The finding, which came from study of the signals that tell undifferentiated stem cells in the very early embryo to mature into bone cells, could affect treatment for conditions caused by too much collagen deposition, such as fibrosis and excessive scarring, and diseases of too little bone growth, such as Treacher Collins Syndrome (TCS), and could also explain how messing with the body's calcium levels during pregnancy can cause facial deformities such as those associated with fetal alcohol syndrome.
"You would basically add calcium to cells on those support structures, which is fairly easy, and motivate chondrocytes to secrete the collagen that is needed to build a bone structure on top of that support," said Michael Rape, the Dr.
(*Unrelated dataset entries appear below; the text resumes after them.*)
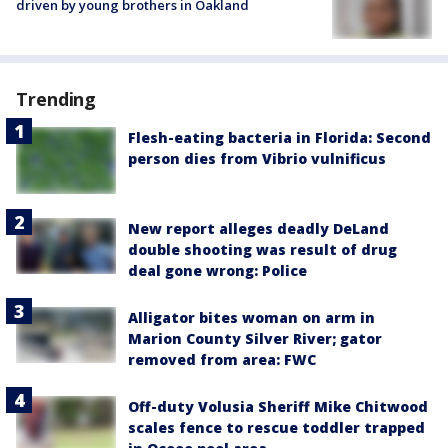
driven by young brothers in Oakland
Trending
Flesh-eating bacteria in Florida: Second
person dies from Vibrio vulnificus
New report alleges deadly DeLand
double shooting was result of drug
deal gone wrong: Police
Alligator bites woman on arm in
Marion County Silver River; gator
removed from area: FWC
Off-duty Volusia Sheriff Mike Chitwood
scales fence to rescue toddler trapped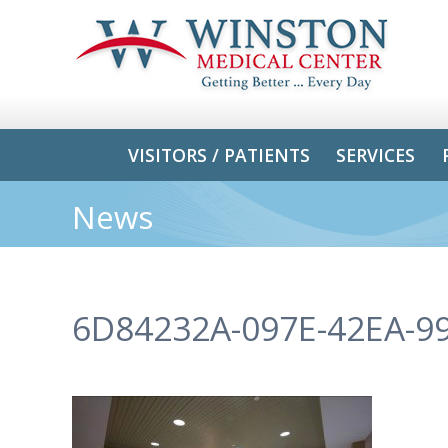
VISITORS / PATIENTS
SERVICES
News
6D84232A-097E-42EA-9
K. Peter Hirth Chair in Cancer Biology in the Department of Molecular and Cell Biology at UC Berkeley and an investigator at the Howard Hughes Medical Institute. "That would be exciting, but it is very much in the future. Nevertheless, this might become a possibility the more we understand about how cells make their decisions."
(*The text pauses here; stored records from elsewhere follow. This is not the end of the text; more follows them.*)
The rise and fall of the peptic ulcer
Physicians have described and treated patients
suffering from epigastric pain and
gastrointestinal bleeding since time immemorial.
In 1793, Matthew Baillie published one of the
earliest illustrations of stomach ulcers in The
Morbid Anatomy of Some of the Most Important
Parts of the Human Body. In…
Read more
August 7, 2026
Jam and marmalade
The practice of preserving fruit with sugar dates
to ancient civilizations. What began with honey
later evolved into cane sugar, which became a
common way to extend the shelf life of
Last year, Rape's lab identified an enzyme, called CUL3, that adds a protein known as ubiquitin to the protein TCOF1 and makes stem cells mature into neural crest cells, from which the jaws, inner ear and numerous other bones in the head and face develop. When both copies of TCOF1 are mutated, the embryo dies. But if only one of the two copies of TCOF1 is mutated, as in the craniofacial disorder TCS, fewer neural crest cells are produced and many die early, leading to improper bone growth in the skull.
In his new study, published online on Thursday in the journal Cell, Rape searched for the signals that turn on ubiquitylation enzymes like CUL3, allowing the developing embryo to form bone at the right time and in the right place in the organism. He found that CUL3, which not only triggers stem cells to become neural crest cells, but stimulates chondrocytes to secrete collagen, needs the help of two calcium-binding proteins.
"Our research basically identifies calcium not only as a structural element of bone, which makes the bone strong and sturdy, but also as a signaling molecule for bone formation that we hadn't appreciated before, which can be used to turn enzymes on and off," he said. "Calcium is a very important regulatory molecule that allows the organism to make cell-fate decisions."
"This means is that you basically have many different steps that come together in order to form a bone, and that they are beautifully orchestrated by calcium," Rape said, acknowledging that further research is needed before physicians can attempt regenerative therapies to help those born with TCS. "The more you understand about each of these steps, the easier it is to focus your applied research onto things that matter and change something for these patients."